In summary, the present research showed that conscientiousness not only directly affects health, but also has a compensatory effect on health through a partner. Furthermore, neuroticism, though typically negatively related to health, has a synergistically positive effect on health when paired with high levels of conscientiousness.
This research was supported by Grant AG21178 from the National Institute on Aging. We would like to thank Melissa Rayner at the Institute for Social Research for her assistance in compiling the couple data files from the Health and Retirement Study, and Teresa Cardador for inspiring the idea of compensatory conscientiousness.

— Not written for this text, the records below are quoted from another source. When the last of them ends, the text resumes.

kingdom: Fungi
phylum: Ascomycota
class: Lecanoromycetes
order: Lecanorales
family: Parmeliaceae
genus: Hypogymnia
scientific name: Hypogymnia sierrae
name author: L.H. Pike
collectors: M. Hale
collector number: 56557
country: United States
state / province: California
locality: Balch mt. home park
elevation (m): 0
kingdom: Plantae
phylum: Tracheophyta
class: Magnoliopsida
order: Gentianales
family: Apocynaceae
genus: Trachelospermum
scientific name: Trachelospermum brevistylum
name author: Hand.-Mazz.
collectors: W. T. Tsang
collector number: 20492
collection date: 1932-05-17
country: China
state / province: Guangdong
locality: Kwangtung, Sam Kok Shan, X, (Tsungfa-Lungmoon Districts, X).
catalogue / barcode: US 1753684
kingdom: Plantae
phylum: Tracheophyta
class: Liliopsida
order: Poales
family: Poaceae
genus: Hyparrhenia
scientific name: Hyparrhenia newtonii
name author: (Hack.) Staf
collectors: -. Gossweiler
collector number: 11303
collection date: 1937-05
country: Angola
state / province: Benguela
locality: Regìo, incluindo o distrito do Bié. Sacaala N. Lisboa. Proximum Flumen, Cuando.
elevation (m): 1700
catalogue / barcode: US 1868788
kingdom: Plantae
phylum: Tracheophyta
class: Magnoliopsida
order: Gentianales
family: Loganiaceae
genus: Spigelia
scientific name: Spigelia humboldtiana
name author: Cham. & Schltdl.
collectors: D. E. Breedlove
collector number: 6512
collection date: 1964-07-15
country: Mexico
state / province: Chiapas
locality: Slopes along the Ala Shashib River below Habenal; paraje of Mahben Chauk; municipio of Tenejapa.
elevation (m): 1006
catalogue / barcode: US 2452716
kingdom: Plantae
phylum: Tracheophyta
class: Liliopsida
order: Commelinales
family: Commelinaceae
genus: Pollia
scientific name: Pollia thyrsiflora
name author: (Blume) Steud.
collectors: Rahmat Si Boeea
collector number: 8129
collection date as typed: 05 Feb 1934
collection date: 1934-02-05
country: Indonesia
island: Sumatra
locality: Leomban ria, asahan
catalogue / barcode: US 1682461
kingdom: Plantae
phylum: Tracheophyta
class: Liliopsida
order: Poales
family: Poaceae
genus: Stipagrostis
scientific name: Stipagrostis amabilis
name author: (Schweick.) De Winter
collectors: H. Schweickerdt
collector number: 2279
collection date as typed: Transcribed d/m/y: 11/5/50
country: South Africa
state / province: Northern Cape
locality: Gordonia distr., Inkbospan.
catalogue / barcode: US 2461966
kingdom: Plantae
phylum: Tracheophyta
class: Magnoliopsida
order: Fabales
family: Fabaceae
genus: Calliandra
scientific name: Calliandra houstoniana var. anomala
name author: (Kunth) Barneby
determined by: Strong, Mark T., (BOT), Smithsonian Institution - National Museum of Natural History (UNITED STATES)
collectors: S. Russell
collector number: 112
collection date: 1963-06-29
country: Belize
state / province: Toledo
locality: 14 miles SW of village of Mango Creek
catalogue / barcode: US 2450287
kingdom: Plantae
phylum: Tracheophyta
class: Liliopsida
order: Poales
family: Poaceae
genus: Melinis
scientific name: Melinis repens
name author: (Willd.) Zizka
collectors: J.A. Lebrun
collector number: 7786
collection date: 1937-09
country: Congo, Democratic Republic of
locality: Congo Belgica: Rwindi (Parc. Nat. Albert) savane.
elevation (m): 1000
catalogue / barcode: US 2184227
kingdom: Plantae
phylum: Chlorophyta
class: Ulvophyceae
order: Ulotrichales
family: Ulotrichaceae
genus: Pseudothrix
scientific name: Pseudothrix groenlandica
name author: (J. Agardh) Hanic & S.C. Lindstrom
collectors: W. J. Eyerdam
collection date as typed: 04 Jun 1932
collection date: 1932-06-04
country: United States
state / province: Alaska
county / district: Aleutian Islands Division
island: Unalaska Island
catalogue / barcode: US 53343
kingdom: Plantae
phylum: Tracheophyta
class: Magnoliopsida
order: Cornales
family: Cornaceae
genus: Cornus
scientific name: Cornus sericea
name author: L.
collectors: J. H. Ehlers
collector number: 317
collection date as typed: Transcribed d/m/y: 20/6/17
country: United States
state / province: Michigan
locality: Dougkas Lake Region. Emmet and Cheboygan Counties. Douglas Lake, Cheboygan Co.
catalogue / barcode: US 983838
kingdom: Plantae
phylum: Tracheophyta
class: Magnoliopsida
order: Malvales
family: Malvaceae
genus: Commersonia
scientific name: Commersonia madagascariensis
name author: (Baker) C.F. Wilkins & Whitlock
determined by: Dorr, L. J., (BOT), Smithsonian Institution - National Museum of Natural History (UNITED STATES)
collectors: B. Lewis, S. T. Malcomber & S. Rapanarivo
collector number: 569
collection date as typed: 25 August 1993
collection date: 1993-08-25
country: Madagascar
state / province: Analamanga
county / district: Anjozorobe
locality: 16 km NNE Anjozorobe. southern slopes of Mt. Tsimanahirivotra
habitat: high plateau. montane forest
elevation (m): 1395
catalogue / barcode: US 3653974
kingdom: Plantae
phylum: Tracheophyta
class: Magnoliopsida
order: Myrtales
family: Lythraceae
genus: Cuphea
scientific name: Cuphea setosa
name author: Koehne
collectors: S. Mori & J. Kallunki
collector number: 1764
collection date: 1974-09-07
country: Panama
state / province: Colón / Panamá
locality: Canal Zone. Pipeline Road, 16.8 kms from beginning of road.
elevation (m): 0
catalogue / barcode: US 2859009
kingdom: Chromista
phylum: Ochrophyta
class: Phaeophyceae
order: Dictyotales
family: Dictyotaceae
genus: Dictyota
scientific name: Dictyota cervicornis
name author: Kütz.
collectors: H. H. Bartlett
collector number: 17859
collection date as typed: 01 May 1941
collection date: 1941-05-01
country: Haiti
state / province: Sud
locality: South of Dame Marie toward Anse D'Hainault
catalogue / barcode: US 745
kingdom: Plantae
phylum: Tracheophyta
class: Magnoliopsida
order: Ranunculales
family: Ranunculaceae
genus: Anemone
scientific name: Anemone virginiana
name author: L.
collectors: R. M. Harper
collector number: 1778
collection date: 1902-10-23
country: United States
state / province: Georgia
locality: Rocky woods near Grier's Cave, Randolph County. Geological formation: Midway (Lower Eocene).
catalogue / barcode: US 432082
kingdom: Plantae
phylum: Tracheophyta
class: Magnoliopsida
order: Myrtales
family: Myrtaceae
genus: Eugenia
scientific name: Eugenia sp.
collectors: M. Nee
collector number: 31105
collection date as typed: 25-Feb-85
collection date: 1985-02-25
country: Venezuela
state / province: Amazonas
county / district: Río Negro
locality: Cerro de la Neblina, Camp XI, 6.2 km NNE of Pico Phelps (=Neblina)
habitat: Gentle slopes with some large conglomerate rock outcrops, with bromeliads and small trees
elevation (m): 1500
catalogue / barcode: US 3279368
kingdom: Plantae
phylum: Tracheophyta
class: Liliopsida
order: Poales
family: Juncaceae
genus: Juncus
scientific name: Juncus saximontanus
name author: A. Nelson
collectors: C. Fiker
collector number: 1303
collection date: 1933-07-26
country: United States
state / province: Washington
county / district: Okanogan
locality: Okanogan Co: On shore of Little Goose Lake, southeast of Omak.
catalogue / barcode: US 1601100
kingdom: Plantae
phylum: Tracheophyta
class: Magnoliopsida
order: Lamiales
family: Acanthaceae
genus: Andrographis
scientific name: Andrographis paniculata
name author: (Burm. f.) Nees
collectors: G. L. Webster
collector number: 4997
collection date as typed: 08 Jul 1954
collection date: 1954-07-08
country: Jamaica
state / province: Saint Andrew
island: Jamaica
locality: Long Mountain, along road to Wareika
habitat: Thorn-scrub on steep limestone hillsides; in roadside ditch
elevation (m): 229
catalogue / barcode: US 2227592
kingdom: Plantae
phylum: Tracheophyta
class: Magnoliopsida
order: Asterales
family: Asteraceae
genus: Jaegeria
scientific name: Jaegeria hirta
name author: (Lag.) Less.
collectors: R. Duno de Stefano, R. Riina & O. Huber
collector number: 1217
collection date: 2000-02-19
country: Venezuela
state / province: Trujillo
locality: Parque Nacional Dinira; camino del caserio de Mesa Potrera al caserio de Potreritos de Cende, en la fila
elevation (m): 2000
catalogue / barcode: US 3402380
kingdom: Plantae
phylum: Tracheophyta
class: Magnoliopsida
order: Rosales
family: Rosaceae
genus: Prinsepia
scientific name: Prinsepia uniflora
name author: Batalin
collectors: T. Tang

1Participants also completed measures of the other Big Five traits: extraversion, agreeableness, and openness. We ran models for these other traits, and all showed actor effects, as in past studies. Some partner effects were also significant. However, partner effects for the other traits disappeared when we controlled for conscientiousness. Moreover, controlling for the rest of the Big Five traits did not change any of the reported results. We feel that these results for the remaining traits demonstrate that the effects of conscientiousness and neuroticism are the primary ones.